Work instruction
Give back nothing but the number of lines in these entries that contain the word "linejoin".
· · · · · · ·
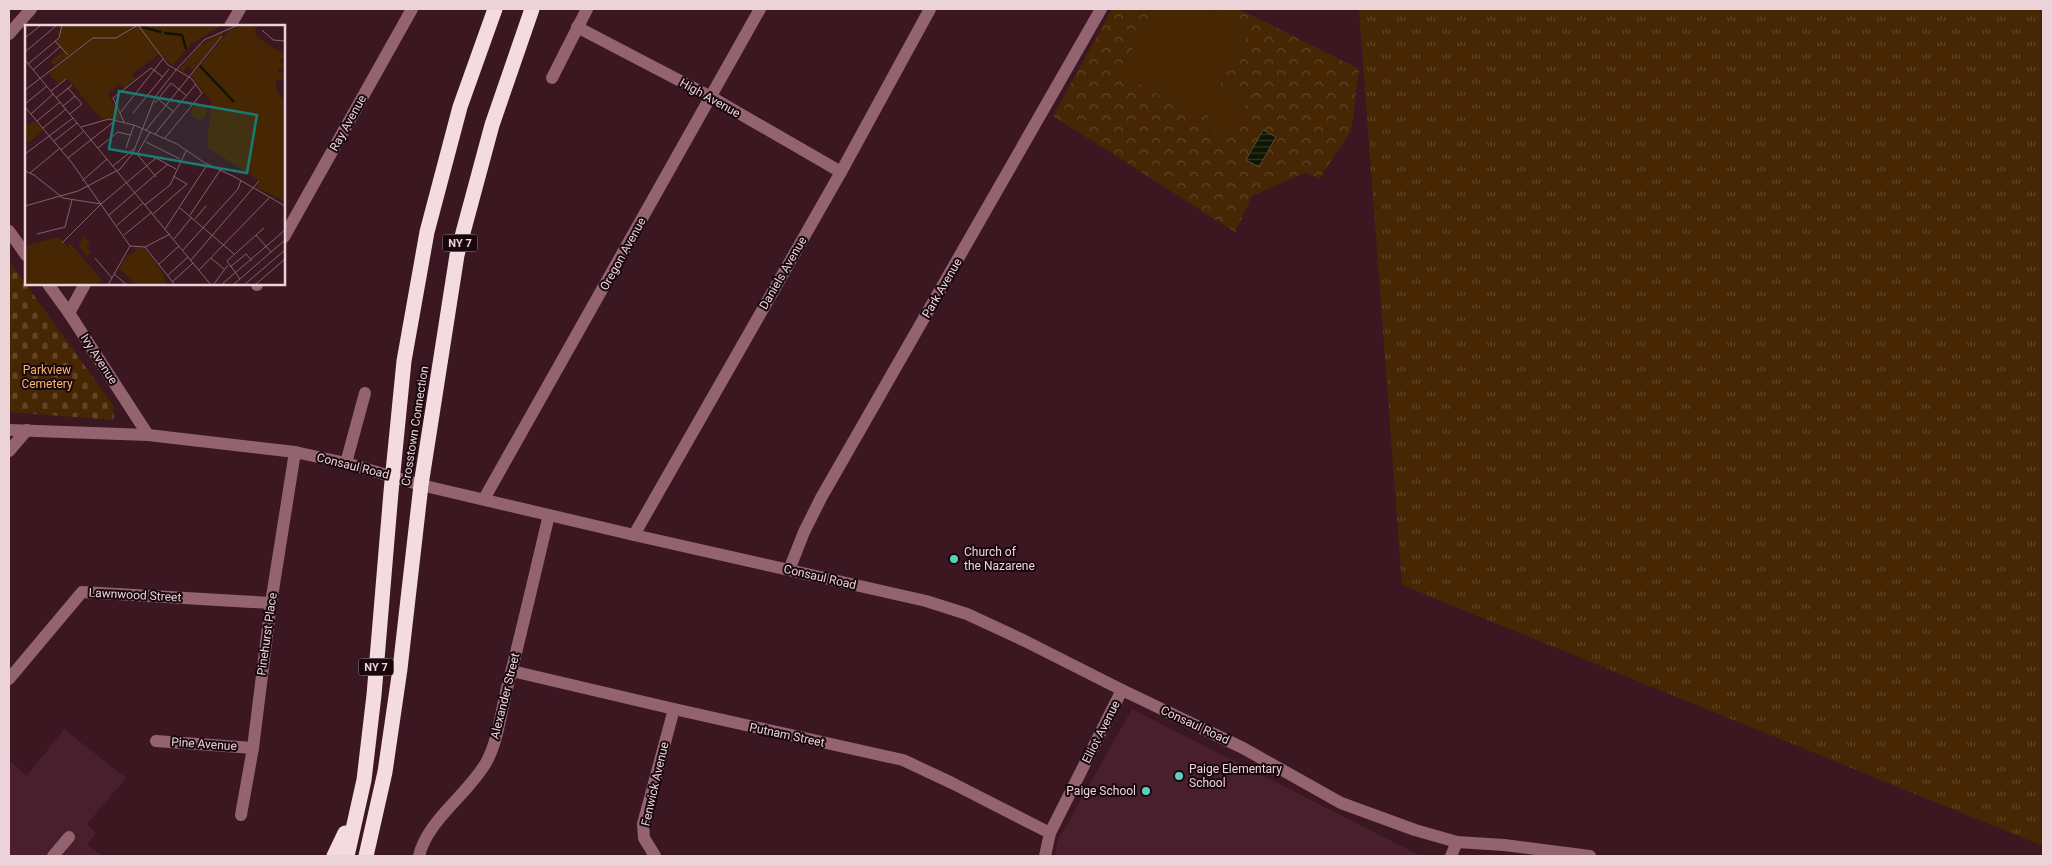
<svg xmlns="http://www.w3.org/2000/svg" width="2052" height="865" font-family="Roboto,sans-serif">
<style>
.built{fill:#491f2d}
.grass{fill:url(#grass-tufts)}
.cemetery{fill:url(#cemetery-stones)}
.park{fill:url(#park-crowns)}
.garden{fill:#472603}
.water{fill:url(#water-rules);stroke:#514e41}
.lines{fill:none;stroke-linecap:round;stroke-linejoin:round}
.minor{stroke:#936370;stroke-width:12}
.highway{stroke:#f4dbe0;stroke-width:15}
.poi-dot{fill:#5bcebc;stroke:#18080d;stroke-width:2}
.labels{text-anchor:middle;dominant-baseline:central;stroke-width:4;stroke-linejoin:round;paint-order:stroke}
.shield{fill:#18080d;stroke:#ac969c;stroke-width:1}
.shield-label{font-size:11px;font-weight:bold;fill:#ecd3d9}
.street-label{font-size:12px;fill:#ecd3d9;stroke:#18080d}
.park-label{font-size:12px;fill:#fcb677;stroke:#18080d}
.poi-label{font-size:12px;fill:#ecd3d9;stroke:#18080d;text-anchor:start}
.inset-river{fill:none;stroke:#0f1500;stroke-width:2.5}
.inset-road{fill:none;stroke:#82626b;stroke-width:1}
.view{fill:#1a7b73;fill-opacity:0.15;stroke:#1a7b73;stroke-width:2.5}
.inset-edge{fill:none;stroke:#ecd3d9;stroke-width:2.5}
</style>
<defs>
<pattern id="grass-tufts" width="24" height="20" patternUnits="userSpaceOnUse" patternTransform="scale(1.25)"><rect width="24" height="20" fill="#472603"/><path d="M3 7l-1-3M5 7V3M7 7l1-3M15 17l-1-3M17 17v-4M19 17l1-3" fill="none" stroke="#624527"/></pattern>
<pattern id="cemetery-stones" width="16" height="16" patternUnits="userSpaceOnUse" patternTransform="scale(1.25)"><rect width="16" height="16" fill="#472603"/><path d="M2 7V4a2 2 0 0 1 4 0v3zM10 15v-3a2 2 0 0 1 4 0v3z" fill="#624527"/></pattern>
<pattern id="park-crowns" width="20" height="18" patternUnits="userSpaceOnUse" patternTransform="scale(1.25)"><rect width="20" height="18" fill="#472603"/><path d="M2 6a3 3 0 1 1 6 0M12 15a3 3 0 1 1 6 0" fill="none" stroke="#624527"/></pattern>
<pattern id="water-rules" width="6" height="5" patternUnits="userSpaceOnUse" patternTransform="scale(1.25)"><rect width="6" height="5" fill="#0f1500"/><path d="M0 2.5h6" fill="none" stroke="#323625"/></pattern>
</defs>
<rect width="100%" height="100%" fill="#3b1722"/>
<!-- built -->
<g class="built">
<polygon points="1132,709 1421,856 1055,856 1057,842"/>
<polygon points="64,729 126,778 87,824 96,833 87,844 102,856 9,856 9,760 27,776"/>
</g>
<!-- grass -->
<polygon class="grass" points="1359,9 2043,9 2043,846 1402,585"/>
<!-- cemetery -->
<polygon class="cemetery" points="9,261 113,405 114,420 9,412"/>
<!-- park -->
<polygon class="park" points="1112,9 1239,9 1359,69 1351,131 1319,179 1306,172 1252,196 1235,232 1053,116"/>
<!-- garden -->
<g class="garden">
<polygon points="1155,9 1209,9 1251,31 1200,119 1119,72"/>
<polygon points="1227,84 1250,97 1227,137 1204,124"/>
</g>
<!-- water -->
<polygon class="water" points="1263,130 1276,137 1259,167 1246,160"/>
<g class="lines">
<!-- minor -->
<g class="minor">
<polyline points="230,26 240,9"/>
<polyline points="577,27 711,97 841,172"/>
<polyline points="9,34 31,9"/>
<polyline points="552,78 587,9"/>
<polyline points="9,231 26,255"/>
<polyline points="284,237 412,9"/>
<polyline points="48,284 69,313 148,435"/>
<polyline points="257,285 257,284"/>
<polyline points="69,313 85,284"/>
<polyline points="9,430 148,435 295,452 346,463 421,485 634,535 926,601 967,614 1025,641 1122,690 1243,748 1341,803 1415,830 1457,842 1504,845 1590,856"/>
<polyline points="9,451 27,430"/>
<polyline points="346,463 365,393"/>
<polyline points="484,499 760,9"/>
<polyline points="634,535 841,172 930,9"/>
<polyline points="789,570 804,532 821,498 1101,9"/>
<polyline points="512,671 674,709 903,760 952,783 1050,833"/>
<polyline points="9,679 82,592 271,603"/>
<polyline points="156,741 253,748"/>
<polyline points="241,815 253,748 271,603 295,452"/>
<polyline points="53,856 69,837"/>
<path d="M419,856C427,820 469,794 487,761C498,740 501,712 507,688C522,631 535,573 549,515"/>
<polyline points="655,856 644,838 643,824 674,709"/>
<polyline points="1045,856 1050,833 1122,690"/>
<polyline points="1451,856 1457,842"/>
</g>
<!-- highway -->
<g class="highway">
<polyline points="334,856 345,833"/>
<polyline points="347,856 364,780 374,695 391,492 404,361 427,232 460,107 495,9"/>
<polyline points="366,856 385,772 400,669 421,485 457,255 492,125 532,9"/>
</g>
</g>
<!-- markers -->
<g class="poi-dot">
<circle cx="954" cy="559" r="5"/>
<circle cx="1179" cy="776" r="5"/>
<circle cx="1146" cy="791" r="5"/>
</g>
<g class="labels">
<!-- shield labels -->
<g class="shield">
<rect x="442.5" y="234.5" width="35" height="17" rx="4"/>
<rect x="358.5" y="658.5" width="35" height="17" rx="4"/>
</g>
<g class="shield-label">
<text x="460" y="243">NY 7</text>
<text x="376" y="667">NY 7</text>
</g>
<!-- street labels -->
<g class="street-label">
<text transform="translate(710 98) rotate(29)">High Avenue</text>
<text transform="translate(348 123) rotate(-61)">Ray Avenue</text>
<text transform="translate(623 254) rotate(-61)">Oregon Avenue</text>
<text transform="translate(783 273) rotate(-60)">Daniels Avenue</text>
<text transform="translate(942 288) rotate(-60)">Park Avenue</text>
<text transform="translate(99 359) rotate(57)">Ivy Avenue</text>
<text transform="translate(415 426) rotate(-81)">Crosstown Connection</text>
<text transform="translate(353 466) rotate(14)">Consaul Road</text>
<text transform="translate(820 577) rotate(13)">Consaul Road</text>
<text transform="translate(135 595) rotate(3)">Lawnwood Street</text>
<text transform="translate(267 634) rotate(-82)">Pinehurst Place</text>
<text transform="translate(505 696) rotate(-76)">Alexander Street</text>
<text transform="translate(1195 725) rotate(25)">Consaul Road</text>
<text transform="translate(1101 732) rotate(-63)">Elliot Avenue</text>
<text transform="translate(787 735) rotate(12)">Putnam Street</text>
<text transform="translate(204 744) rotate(4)">Pine Avenue</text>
<text transform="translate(655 784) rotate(-77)">Fenwick Avenue</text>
</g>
<!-- park labels -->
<g class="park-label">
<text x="47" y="370">Parkview<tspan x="47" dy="14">Cemetery</tspan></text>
</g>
<!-- poi labels -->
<g class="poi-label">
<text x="964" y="552">Church of<tspan x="964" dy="14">the Nazarene</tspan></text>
<text x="1189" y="769">Paige Elementary<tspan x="1189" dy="14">School</tspan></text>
<text x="1136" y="791" text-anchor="end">Paige School</text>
</g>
</g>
<!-- overview -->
<g transform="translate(25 25)">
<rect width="260" height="260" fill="#3b1722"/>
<path d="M219,0H225L251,54V65L260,77V176L232,163L235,156L182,122L186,77L166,51L204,5ZM34,212L42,221L45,218L77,255L74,260H0V221Z" fill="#472603"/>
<path d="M225,0H229L232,11L239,17L260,30V34H254L260,44L254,43L253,47L260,48V55L251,54Z" fill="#472603"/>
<path d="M69,14L83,29L87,26L98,37L94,40L111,53L99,63L95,59L83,69L97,95L76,94L42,53L33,59L23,47ZM0,96L5,100L10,96L18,105L4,118L0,113ZM109,221L120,224L138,248L141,260H112L94,244L102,231L111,226Z" fill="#472603"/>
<path d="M35,0H197L166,19L148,41L135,28L105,51L94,40L98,37L88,26L84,29L69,14L29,40L26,36L38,26L30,18L36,12L32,8L37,4ZM201,5L168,45L162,40L158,47L154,45L174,21ZM166 87a8 8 0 1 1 16 0a8 8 0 1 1-16 0Z" fill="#472603"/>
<path d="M129,4L138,15L130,21L122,9ZM135 25a7 7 0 1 1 14 0a7 7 0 1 1-14 0ZM58,210L65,218L61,223L67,226L62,231L54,221Z" fill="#472603"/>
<path class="inset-river" d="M117,2L136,7M139,8L157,10L161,24M175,41L209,77"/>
<path class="inset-road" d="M239,7L237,5L248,15L260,16M0,13L16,0M30,16L43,30M0,27L32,0M0,35L186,260M3,39L34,13L37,0M8,45L36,21M43,63L57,79L45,89M0,65L68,13H91L113,0L143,40L166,53L177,68L140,113M26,66L41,54M31,73L47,60M133,74L149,87M130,78L146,58L162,71M0,79L22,61M38,81L50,71M0,82L47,138L105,221M95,88L138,34M108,88L144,44M6,89L28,69M12,96L35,77M99,97L88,73L126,43L138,52M56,102L84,94L109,100L152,119L180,138L208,151L260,181M18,103L41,84M121,105L197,11M125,107L112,129L131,152M130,109L171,59M29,116L52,98M121,117L155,134M73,123L93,107L105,110M101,123L109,100M36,125L59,106M0,129L48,93M43,133L91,95M131,133L151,144M88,141L109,124M0,146L9,150L38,173L76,179M5,148L35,123M57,156L82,134M120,180L145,160L161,126M0,181L53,166L95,144L108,128L130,72L151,45L179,15L213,0M155,183L209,229M128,189L162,159L148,151M84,190L143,139M165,190L196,144M170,194L181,181M92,200L118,178M40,202L47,175M140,204L182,140M12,209L40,202M99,210L127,187M231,210L246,227M149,214L167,192M37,218L76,179L131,133M105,221L120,222L150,260M120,222L145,209M158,225L213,164L216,155M70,233L87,253M186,233L199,244M166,235L234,156M133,240L154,221M205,242L221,229L227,236M174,245L245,172M89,249L102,260M142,251L163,232M215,254L202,236L239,203M147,257L168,238M83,260L105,221M188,260L203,240M196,260L260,205M208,260L260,215M219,260L260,225M230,260L260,234"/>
<path class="view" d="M94,66L232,90L222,148L84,124Z"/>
<rect width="260" height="260" class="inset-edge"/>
</g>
<!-- border -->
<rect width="2052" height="865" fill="none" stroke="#ecd3d9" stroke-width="20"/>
</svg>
· · · · · · ·
Response area
2